以下のデータをすべて抽出し、各行を一字も変えずにそのまま記載してください。

▶ _抽出情報_
------------------------------------------------------------

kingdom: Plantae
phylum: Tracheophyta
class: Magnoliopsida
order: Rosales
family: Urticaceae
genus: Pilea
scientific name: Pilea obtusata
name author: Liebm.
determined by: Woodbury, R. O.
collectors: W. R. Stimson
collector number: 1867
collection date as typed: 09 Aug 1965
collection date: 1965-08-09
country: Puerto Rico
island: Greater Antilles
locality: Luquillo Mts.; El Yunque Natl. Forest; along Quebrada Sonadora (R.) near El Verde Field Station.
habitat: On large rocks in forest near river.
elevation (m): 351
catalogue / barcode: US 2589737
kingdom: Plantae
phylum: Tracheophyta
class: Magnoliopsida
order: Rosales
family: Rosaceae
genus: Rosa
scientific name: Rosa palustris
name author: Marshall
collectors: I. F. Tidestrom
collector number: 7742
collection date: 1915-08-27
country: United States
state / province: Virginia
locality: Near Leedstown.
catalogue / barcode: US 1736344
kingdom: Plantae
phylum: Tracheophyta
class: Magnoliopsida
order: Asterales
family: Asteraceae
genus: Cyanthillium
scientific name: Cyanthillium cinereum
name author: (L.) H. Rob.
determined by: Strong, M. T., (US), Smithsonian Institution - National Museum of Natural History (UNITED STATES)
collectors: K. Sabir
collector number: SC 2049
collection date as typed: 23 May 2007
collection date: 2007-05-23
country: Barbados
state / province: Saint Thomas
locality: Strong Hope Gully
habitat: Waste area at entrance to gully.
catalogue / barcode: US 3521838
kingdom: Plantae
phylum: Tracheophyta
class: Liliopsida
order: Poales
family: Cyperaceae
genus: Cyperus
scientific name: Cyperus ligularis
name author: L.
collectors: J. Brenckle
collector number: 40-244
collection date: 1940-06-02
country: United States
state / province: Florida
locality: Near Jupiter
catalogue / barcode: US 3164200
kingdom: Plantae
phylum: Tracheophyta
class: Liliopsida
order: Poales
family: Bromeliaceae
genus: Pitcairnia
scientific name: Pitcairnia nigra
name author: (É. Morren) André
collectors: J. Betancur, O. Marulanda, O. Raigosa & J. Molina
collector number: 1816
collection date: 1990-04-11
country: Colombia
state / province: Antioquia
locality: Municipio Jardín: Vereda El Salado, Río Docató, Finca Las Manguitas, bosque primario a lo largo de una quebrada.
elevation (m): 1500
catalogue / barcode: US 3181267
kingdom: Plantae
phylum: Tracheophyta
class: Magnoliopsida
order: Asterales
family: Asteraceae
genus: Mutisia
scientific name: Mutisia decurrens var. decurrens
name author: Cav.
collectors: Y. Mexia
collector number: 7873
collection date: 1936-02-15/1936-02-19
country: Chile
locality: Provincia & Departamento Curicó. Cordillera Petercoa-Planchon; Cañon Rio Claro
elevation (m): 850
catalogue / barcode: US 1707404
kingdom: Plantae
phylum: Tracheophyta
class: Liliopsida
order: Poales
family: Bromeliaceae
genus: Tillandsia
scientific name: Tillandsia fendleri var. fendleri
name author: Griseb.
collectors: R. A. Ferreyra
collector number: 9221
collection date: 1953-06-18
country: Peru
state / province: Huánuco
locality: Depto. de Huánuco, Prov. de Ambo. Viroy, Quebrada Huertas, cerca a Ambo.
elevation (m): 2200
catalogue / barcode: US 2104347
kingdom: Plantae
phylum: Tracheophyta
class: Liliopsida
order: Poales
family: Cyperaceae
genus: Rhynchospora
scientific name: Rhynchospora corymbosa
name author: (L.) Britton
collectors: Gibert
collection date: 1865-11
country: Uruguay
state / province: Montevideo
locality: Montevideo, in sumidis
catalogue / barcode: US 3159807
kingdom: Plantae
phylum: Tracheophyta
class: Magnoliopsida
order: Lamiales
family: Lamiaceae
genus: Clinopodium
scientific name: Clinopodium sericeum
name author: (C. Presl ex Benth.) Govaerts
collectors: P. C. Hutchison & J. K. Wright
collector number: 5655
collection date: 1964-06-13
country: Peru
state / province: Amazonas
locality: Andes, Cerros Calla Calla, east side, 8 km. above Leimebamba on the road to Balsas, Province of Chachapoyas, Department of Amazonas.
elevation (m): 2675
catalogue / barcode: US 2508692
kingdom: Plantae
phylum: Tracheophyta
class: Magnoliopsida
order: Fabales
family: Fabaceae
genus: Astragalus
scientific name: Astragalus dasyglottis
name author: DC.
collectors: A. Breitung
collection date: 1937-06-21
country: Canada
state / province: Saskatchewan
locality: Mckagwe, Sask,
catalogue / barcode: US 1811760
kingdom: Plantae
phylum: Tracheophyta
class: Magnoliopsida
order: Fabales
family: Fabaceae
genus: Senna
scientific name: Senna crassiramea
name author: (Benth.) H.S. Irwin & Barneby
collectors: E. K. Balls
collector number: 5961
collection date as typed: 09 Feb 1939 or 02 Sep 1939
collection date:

------------------------------------------------------------

▶ _最終結果_
kingdom: Plantae
phylum: Tracheophyta
class: Magnoliopsida
order: Rosales
family: Urticaceae
genus: Pilea
scientific name: Pilea obtusata
name author: Liebm.
determined by: Woodbury, R. O.
collectors: W. R. Stimson
collector number: 1867
collection date as typed: 09 Aug 1965
collection date: 1965-08-09
country: Puerto Rico
island: Greater Antilles
locality: Luquillo Mts.; El Yunque Natl. Forest; along Quebrada Sonadora (R.) near El Verde Field Station.
habitat: On large rocks in forest near river.
elevation (m): 351
catalogue / barcode: US 2589737
kingdom: Plantae
phylum: Tracheophyta
class: Magnoliopsida
order: Rosales
family: Rosaceae
genus: Rosa
scientific name: Rosa palustris
name author: Marshall
collectors: I. F. Tidestrom
collector number: 7742
collection date: 1915-08-27
country: United States
state / province: Virginia
locality: Near Leedstown.
catalogue / barcode: US 1736344
kingdom: Plantae
phylum: Tracheophyta
class: Magnoliopsida
order: Asterales
family: Asteraceae
genus: Cyanthillium
scientific name: Cyanthillium cinereum
name author: (L.) H. Rob.
determined by: Strong, M. T., (US), Smithsonian Institution - National Museum of Natural History (UNITED STATES)
collectors: K. Sabir
collector number: SC 2049
collection date as typed: 23 May 2007
collection date: 2007-05-23
country: Barbados
state / province: Saint Thomas
locality: Strong Hope Gully
habitat: Waste area at entrance to gully.
catalogue / barcode: US 3521838
kingdom: Plantae
phylum: Tracheophyta
class: Liliopsida
order: Poales
family: Cyperaceae
genus: Cyperus
scientific name: Cyperus ligularis
name author: L.
collectors: J. Brenckle
collector number: 40-244
collection date: 1940-06-02
country: United States
state / province: Florida
locality: Near Jupiter
catalogue / barcode: US 3164200
kingdom: Plantae
phylum: Tracheophyta
class: Liliopsida
order: Poales
family: Bromeliaceae
genus: Pitcairnia
scientific name: Pitcairnia nigra
name author: (É. Morren) André
collectors: J. Betancur, O. Marulanda, O. Raigosa & J. Molina
collector number: 1816
collection date: 1990-04-11
country: Colombia
state / province: Antioquia
locality: Municipio Jardín: Vereda El Salado, Río Docató, Finca Las Manguitas, bosque primario a lo largo de una quebrada.
elevation (m): 1500
catalogue / barcode: US 3181267
kingdom: Plantae
phylum: Tracheophyta
class: Magnoliopsida
order: Asterales
family: Asteraceae
genus: Mutisia
scientific name: Mutisia decurrens var. decurrens
name author: Cav.
collectors: Y. Mexia
collector number: 7873
collection date: 1936-02-15/1936-02-19
country: Chile
locality: Provincia & Departamento Curicó. Cordillera Petercoa-Planchon; Cañon Rio Claro
elevation (m): 850
catalogue / barcode: US 1707404
kingdom: Plantae
phylum: Tracheophyta
class: Liliopsida
order: Poales
family: Bromeliaceae
genus: Tillandsia
scientific name: Tillandsia fendleri var. fendleri
name author: Griseb.
collectors: R. A. Ferreyra
collector number: 9221
collection date: 1953-06-18
country: Peru
state / province: Huánuco
locality: Depto. de Huánuco, Prov. de Ambo. Viroy, Quebrada Huertas, cerca a Ambo.
elevation (m): 2200
catalogue / barcode: US 2104347
kingdom: Plantae
phylum: Tracheophyta
class: Liliopsida
order: Poales
family: Cyperaceae
genus: Rhynchospora
scientific name: Rhynchospora corymbosa
name author: (L.) Britton
collectors: Gibert
collection date: 1865-11
country: Uruguay
state / province: Montevideo
locality: Montevideo, in sumidis
catalogue / barcode: US 3159807
kingdom: Plantae
phylum: Tracheophyta
class: Magnoliopsida
order: Lamiales
family: Lamiaceae
genus: Clinopodium
scientific name: Clinopodium sericeum
name author: (C. Presl ex Benth.) Govaerts
collectors: P. C. Hutchison & J. K. Wright
collector number: 5655
collection date: 1964-06-13
country: Peru
state / province: Amazonas
locality: Andes, Cerros Calla Calla, east side, 8 km. above Leimebamba on the road to Balsas, Province of Chachapoyas, Department of Amazonas.
elevation (m): 2675
catalogue / barcode: US 2508692
kingdom: Plantae
phylum: Tracheophyta
class: Magnoliopsida
order: Fabales
family: Fabaceae
genus: Astragalus
scientific name: Astragalus dasyglottis
name author: DC.
collectors: A. Breitung
collection date: 1937-06-21
country: Canada
state / province: Saskatchewan
locality: Mckagwe, Sask,
catalogue / barcode: US 1811760
kingdom: Plantae
phylum: Tracheophyta
class: Magnoliopsida
order: Fabales
family: Fabaceae
genus: Senna
scientific name: Senna crassiramea
name author: (Benth.) H.S. Irwin & Barneby
collectors: E. K. Balls
collector number: 5961
collection date as typed: 09 Feb 1939 or 02 Sep 1939
collection date:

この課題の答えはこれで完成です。